Nova Scotia reports no new cases of coronavirus for first time since March

Nova Scotia is reporting no new cases of the coronavirus on Friday, the first time it has done that since March.

The news comes as Premier Stephen McNeil and Dr. Robert Strang, Nova Scotia’s chief medical officer of health, are set to provide an update on further steps to reopen the province’s economy at 3:00 p.m. AT.

The total number of COVID-19 cases in the province remains at 1,055.

READ MORE: 2 new cases of coronavirus confirmed in Nova Scotia

No deaths were reported on Friday, which means Nova Scotia remains at 59 deaths as a result of the novel coronavirus pandemic.

There are 18 active cases of COVID-19 in the province, 14 of which are the result of an outbreak at Northwood Manor in Halifax.

Of the 14 active cases at Northwood — the only long-term-care home with any active cases — 10 people are residents and four are staff members.

Nova Scotia is reporting that eight people remain in hospital, three of whom are in intensive care.

1:46Parents raise concerns over Nova Scotia reopening economy before childcare centres

Parents raise concerns over Nova Scotia reopening economy before childcare centres

The QEII Health Sciences Centre’s microbiology lab completed 1,034 tests on Thursday and is operating 24 hours a day.

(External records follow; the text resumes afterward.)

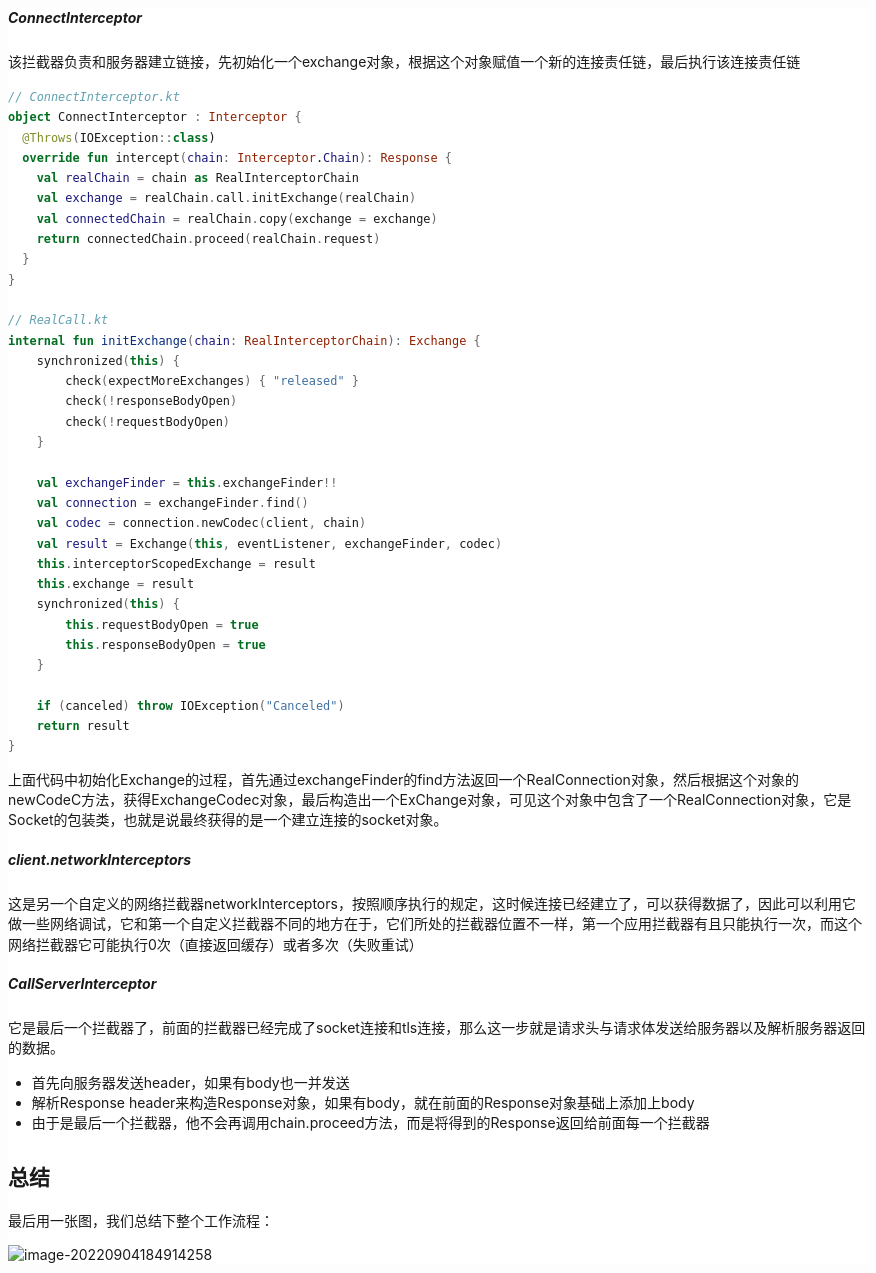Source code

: ##### ConnectInterceptor

该拦截器负责和服务器建立链接，先初始化一个exchange对象，根据这个对象赋值一个新的连接责任链，最后执行该连接责任链

```kotlin
// ConnectInterceptor.kt
object ConnectInterceptor : Interceptor {
  @Throws(IOException::class)
  override fun intercept(chain: Interceptor.Chain): Response {
    val realChain = chain as RealInterceptorChain
    val exchange = realChain.call.initExchange(realChain)
    val connectedChain = realChain.copy(exchange = exchange)
    return connectedChain.proceed(realChain.request)
  }
}

// RealCall.kt
internal fun initExchange(chain: RealInterceptorChain): Exchange {
    synchronized(this) {
        check(expectMoreExchanges) { "released" }
        check(!responseBodyOpen)
        check(!requestBodyOpen)
    }

    val exchangeFinder = this.exchangeFinder!!
    val connection = exchangeFinder.find()
    val codec = connection.newCodec(client, chain)
    val result = Exchange(this, eventListener, exchangeFinder, codec)
    this.interceptorScopedExchange = result
    this.exchange = result
    synchronized(this) {
        this.requestBodyOpen = true
        this.responseBodyOpen = true
    }

    if (canceled) throw IOException("Canceled")
    return result
}
```

上面代码中初始化Exchange的过程，首先通过exchangeFinder的find方法返回一个RealConnection对象，然后根据这个对象的newCodeC方法，获得ExchangeCodec对象，最后构造出一个ExChange对象，可见这个对象中包含了一个RealConnection对象，它是Socket的包装类，也就是说最终获得的是一个建立连接的socket对象。

#####  client.networkInterceptors

这是另一个自定义的网络拦截器networkInterceptors，按照顺序执行的规定，这时候连接已经建立了，可以获得数据了，因此可以利用它做一些网络调试，它和第一个自定义拦截器不同的地方在于，它们所处的拦截器位置不一样，第一个应用拦截器有且只能执行一次，而这个网络拦截器它可能执行0次（直接返回缓存）或者多次（失败重试）

##### CallServerInterceptor

它是最后一个拦截器了，前面的拦截器已经完成了socket连接和tls连接，那么这一步就是请求头与请求体发送给服务器以及解析服务器返回的数据。

- 首先向服务器发送header，如果有body也一并发送
- 解析Response header来构造Response对象，如果有body，就在前面的Response对象基础上添加上body
- 由于是最后一个拦截器，他不会再调用chain.proceed方法，而是将得到的Response返回给前面每一个拦截器

## 总结

最后用一张图，我们总结下整个工作流程：

![image-20220904184914258](https://tva1.sinaimg.cn/large/e6c9d24ely1h5urmpj7scj210e0n0n0h.jpg)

People are being encouraged to visit Nova Scotia’s 811 website to determine if they should call 811 for further assessment. Symptoms of the coronavirus include:

  • Fever (i.e. chills, sweats)
  • Cough or worsening of a previous cough
  • Sore throat
  • Headache
  • Shortness of breath
  • Muscle aches
  • Sneezing
  • Nasal congestion/runny nose
  • Hoarse voice
  • Diarrhea
  • Unusual fatigue
  • Loss of sense of smell or taste
  • Red, purple or blueish lesions on the feet, toes or fingers without clear cause

Questions about COVID-19? Here are some things you need to know:

Symptoms can include fever, cough and difficulty breathing — very similar to a cold or flu. Some people can develop a more severe illness. People most at risk of this include older adults and people with severe chronic medical conditions like heart, lung or kidney disease. If you develop symptoms, contact public health authorities.

To prevent the virus from spreading, experts recommend frequent handwashing and coughing into your sleeve. They also recommend minimizing contact with others, staying home as much as possible and maintaining a distance of two metres from other people if you go out. In situations where you can’t keep a safe distance from others, public health officials recommend the use of a non-medical face mask or covering to prevent spreading the respiratory droplets that can carry the virus.